Try it:
Go through the entries below and retype them exactly, omitting each picture.
┌─ Supplied material
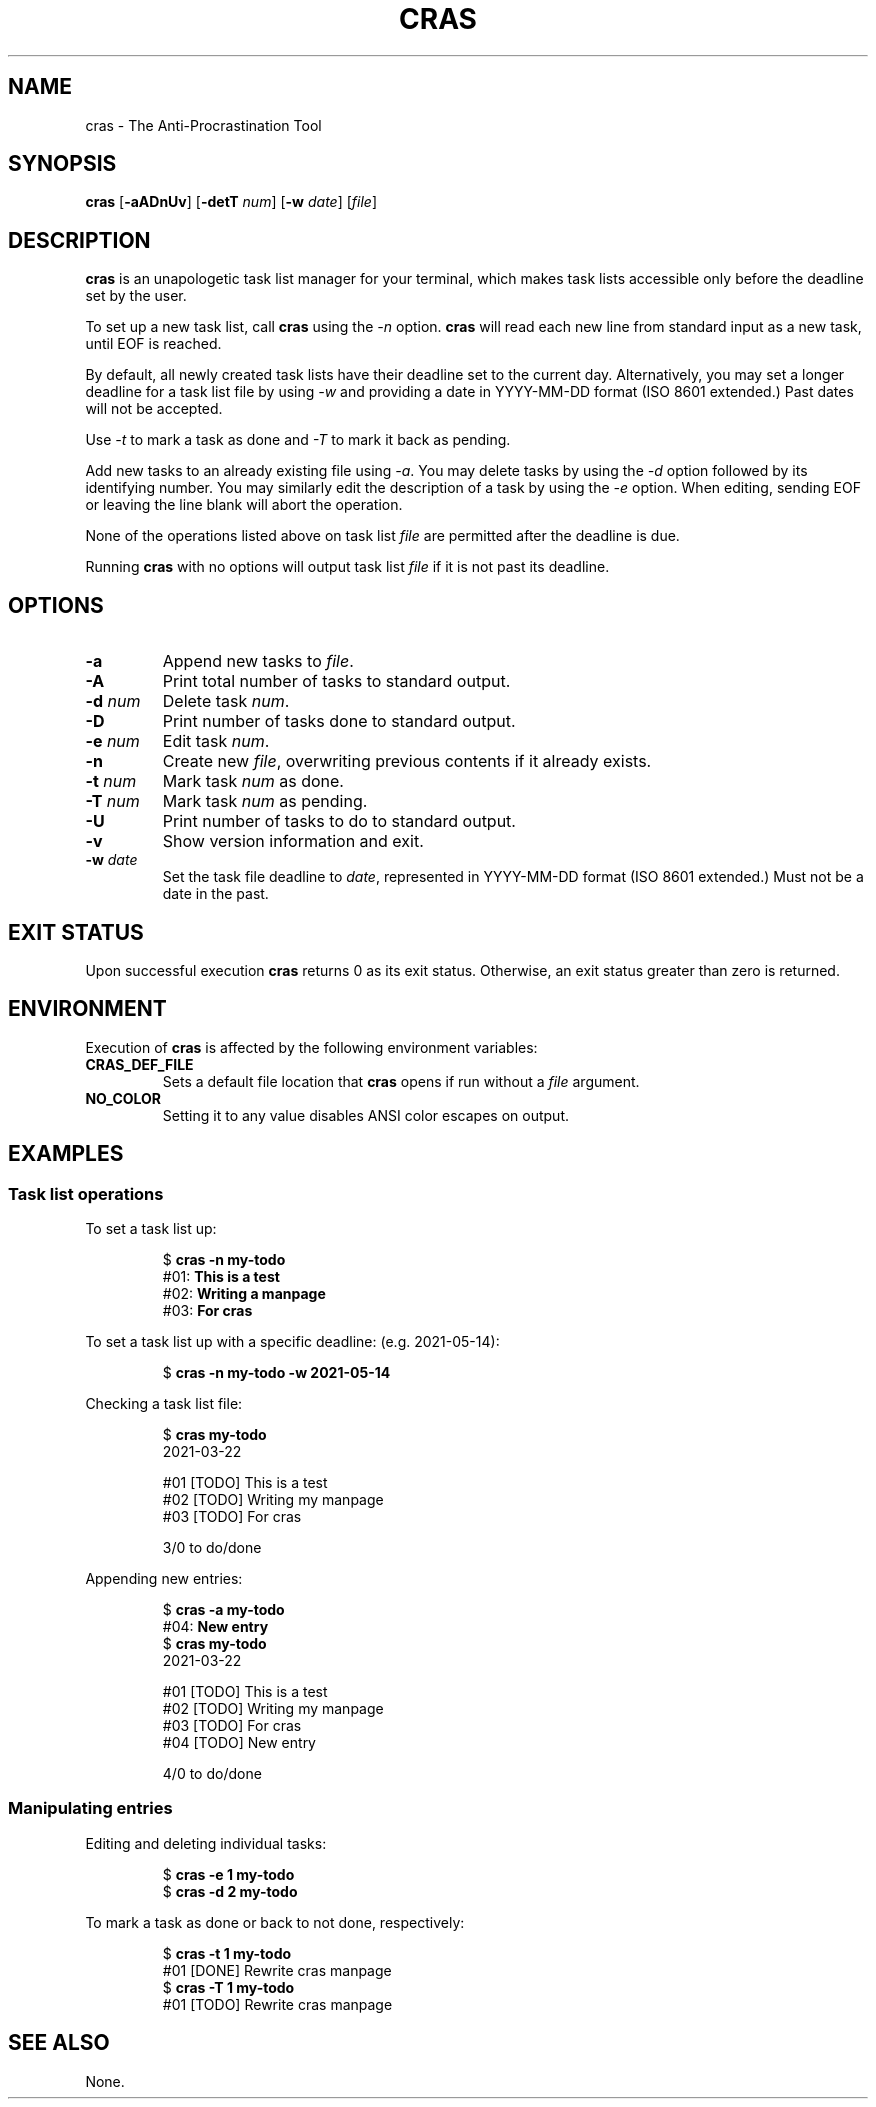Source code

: .TH CRAS 1 cras\-VERSION
.SH NAME
.PP
cras \- The Anti-Procrastination Tool
.SH SYNOPSIS
.PP
.B cras
.RB [ \-aADnUv ]
.RB [ \-detT 
.IR num  ]
.RB [ \-w
.IR date ]
.RI [ file ]
.SH DESCRIPTION
.PP
.B cras 
is an unapologetic task list manager for your terminal,
which makes task lists accessible 
only before the deadline set by the user.
.PP
To set up a new task list, call 
.B cras 
using the 
.I \-n 
option. 
.B cras 
will read each new line from standard input as a new task, 
until EOF is reached. 
.PP
By default, 
all newly created task lists have their deadline set to the current day.
Alternatively, you may set a longer deadline for a task list file by using
.I \-w
and providing a date in YYYY-MM-DD format (ISO 8601 extended.)
Past dates will not be accepted.
.PP
Use
.I \-t 
to mark a task as done and 
.I \-T 
to mark it back as pending.
.PP
Add new tasks to an already existing file using 
.IR \-a .
You may delete tasks by using the 
.I \-d 
option followed by its identifying number.
You may similarly edit the description of a task by using the 
.I \-e 
option.
When editing,
sending EOF or leaving the line blank will abort the operation.
.PP
None of the operations listed above on task list
.I file
are permitted after the deadline is due.
.PP
Running 
.B cras 
with no options will output task list
.I file
if it is not past its deadline.
.SH OPTIONS
.TP
.B \-a
Append new tasks to
.IR file .
.TP
.B \-A
Print total number of tasks to standard output.
.TP
.BI \-d " num"
Delete task
.IR num .
.TP
.B \-D
Print number of tasks done to standard output.
.TP
.BI \-e " num"
Edit task
.IR num .
.TP
.B \-n
Create new
.IR file ,
overwriting previous contents if it already exists.
.TP
.BI \-t " num"
Mark task 
.I num 
as done.
.TP
.BI \-T " num"
Mark task
.I num 
as pending.
.TP
.B \-U
Print number of tasks to do to standard output.
.TP
.B \-v
Show version information and exit.
.TP
.BI \-w " date"
Set the task file deadline to 
.IR date ,
represented in YYYY-MM-DD format (ISO 8601 extended.)
Must not be a date in the past.
.SH EXIT STATUS
.PP
Upon successful execution
.B cras
returns 0 as its exit status.
Otherwise, an exit status greater than zero is returned.
.SH ENVIRONMENT
.PP
Execution of 
.B cras 
is affected by the following environment variables:
.TP
.B CRAS_DEF_FILE
Sets a default file location that 
.B cras 
opens if run without a
.I file
argument. 
.TP
.B NO_COLOR
Setting it to any value disables ANSI color escapes on output.
.SH EXAMPLES
.SS Task list operations
.PP
To set a task list up:
.PP
.nf
.RS
.RB $ " cras \-n my-todo"
.br
.RB "#01: " "This is a test"
.br
.RB "#02: " "Writing a manpage"
.br
.RB "#03: " "For cras"
.RE
.fi
.PP
To set a task list up with a specific deadline:
(e.g. 2021-05-14):
.PP
.nf
.RS
.RB $ " cras \-n my-todo \-w 2021-05-14"
.RE
.fi
.PP
Checking a task list file:
.PP
.nf
.RS
.RB $ " cras my-todo"
.br
2021-03-22
.sp 2
#01 [TODO] This is a test
.br
#02 [TODO] Writing my manpage
.br
#03 [TODO] For cras
.sp 2
3/0 to do/done
.RE
.fi
.PP
Appending new entries:
.PP
.nf
.RS
.RB $ " cras \-a my-todo"
.br
.RB "#04: " "New entry"
.br
.RB $ " cras my-todo"
.br
2021-03-22
.sp 2
#01 [TODO] This is a test
.br
#02 [TODO] Writing my manpage
.br
#03 [TODO] For cras
.br
#04 [TODO] New entry
.sp 2
4/0 to do/done
.RE
.fi
.SS Manipulating entries
.PP
Editing and deleting individual tasks:
.PP
.nf
.RS
.RB $ " cras \-e 1 my-todo"
.br
.RB $ " cras \-d 2 my-todo"
.RE
.fi
.PP
To mark a task as done or back to not done, respectively:
.PP
.nf
.RS
.RB $ " cras \-t 1 my-todo"
.br
#01 [DONE] Rewrite cras manpage
.br
.RB $ " cras \-T 1 my-todo"
#01 [TODO] Rewrite cras manpage
.RE
.fi
.SH SEE ALSO
.PP
None.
└─
Solution to this problem:
Source code

: .TH CRAS 1 cras\-VERSION
.SH NAME
.PP
cras \- The Anti-Procrastination Tool
.SH SYNOPSIS
.PP
.B cras
.RB [ \-aADnUv ]
.RB [ \-detT 
.IR num  ]
.RB [ \-w
.IR date ]
.RI [ file ]
.SH DESCRIPTION
.PP
.B cras 
is an unapologetic task list manager for your terminal,
which makes task lists accessible 
only before the deadline set by the user.
.PP
To set up a new task list, call 
.B cras 
using the 
.I \-n 
option. 
.B cras 
will read each new line from standard input as a new task, 
until EOF is reached. 
.PP
By default, 
all newly created task lists have their deadline set to the current day.
Alternatively, you may set a longer deadline for a task list file by using
.I \-w
and providing a date in YYYY-MM-DD format (ISO 8601 extended.)
Past dates will not be accepted.
.PP
Use
.I \-t 
to mark a task as done and 
.I \-T 
to mark it back as pending.
.PP
Add new tasks to an already existing file using 
.IR \-a .
You may delete tasks by using the 
.I \-d 
option followed by its identifying number.
You may similarly edit the description of a task by using the 
.I \-e 
option.
When editing,
sending EOF or leaving the line blank will abort the operation.
.PP
None of the operations listed above on task list
.I file
are permitted after the deadline is due.
.PP
Running 
.B cras 
with no options will output task list
.I file
if it is not past its deadline.
.SH OPTIONS
.TP
.B \-a
Append new tasks to
.IR file .
.TP
.B \-A
Print total number of tasks to standard output.
.TP
.BI \-d " num"
Delete task
.IR num .
.TP
.B \-D
Print number of tasks done to standard output.
.TP
.BI \-e " num"
Edit task
.IR num .
.TP
.B \-n
Create new
.IR file ,
overwriting previous contents if it already exists.
.TP
.BI \-t " num"
Mark task 
.I num 
as done.
.TP
.BI \-T " num"
Mark task
.I num 
as pending.
.TP
.B \-U
Print number of tasks to do to standard output.
.TP
.B \-v
Show version information and exit.
.TP
.BI \-w " date"
Set the task file deadline to 
.IR date ,
represented in YYYY-MM-DD format (ISO 8601 extended.)
Must not be a date in the past.
.SH EXIT STATUS
.PP
Upon successful execution
.B cras
returns 0 as its exit status.
Otherwise, an exit status greater than zero is returned.
.SH ENVIRONMENT
.PP
Execution of 
.B cras 
is affected by the following environment variables:
.TP
.B CRAS_DEF_FILE
Sets a default file location that 
.B cras 
opens if run without a
.I file
argument. 
.TP
.B NO_COLOR
Setting it to any value disables ANSI color escapes on output.
.SH EXAMPLES
.SS Task list operations
.PP
To set a task list up:
.PP
.nf
.RS
.RB $ " cras \-n my-todo"
.br
.RB "#01: " "This is a test"
.br
.RB "#02: " "Writing a manpage"
.br
.RB "#03: " "For cras"
.RE
.fi
.PP
To set a task list up with a specific deadline:
(e.g. 2021-05-14):
.PP
.nf
.RS
.RB $ " cras \-n my-todo \-w 2021-05-14"
.RE
.fi
.PP
Checking a task list file:
.PP
.nf
.RS
.RB $ " cras my-todo"
.br
2021-03-22
.sp 2
#01 [TODO] This is a test
.br
#02 [TODO] Writing my manpage
.br
#03 [TODO] For cras
.sp 2
3/0 to do/done
.RE
.fi
.PP
Appending new entries:
.PP
.nf
.RS
.RB $ " cras \-a my-todo"
.br
.RB "#04: " "New entry"
.br
.RB $ " cras my-todo"
.br
2021-03-22
.sp 2
#01 [TODO] This is a test
.br
#02 [TODO] Writing my manpage
.br
#03 [TODO] For cras
.br
#04 [TODO] New entry
.sp 2
4/0 to do/done
.RE
.fi
.SS Manipulating entries
.PP
Editing and deleting individual tasks:
.PP
.nf
.RS
.RB $ " cras \-e 1 my-todo"
.br
.RB $ " cras \-d 2 my-todo"
.RE
.fi
.PP
To mark a task as done or back to not done, respectively:
.PP
.nf
.RS
.RB $ " cras \-t 1 my-todo"
.br
#01 [DONE] Rewrite cras manpage
.br
.RB $ " cras \-T 1 my-todo"
#01 [TODO] Rewrite cras manpage
.RE
.fi
.SH SEE ALSO
.PP
None.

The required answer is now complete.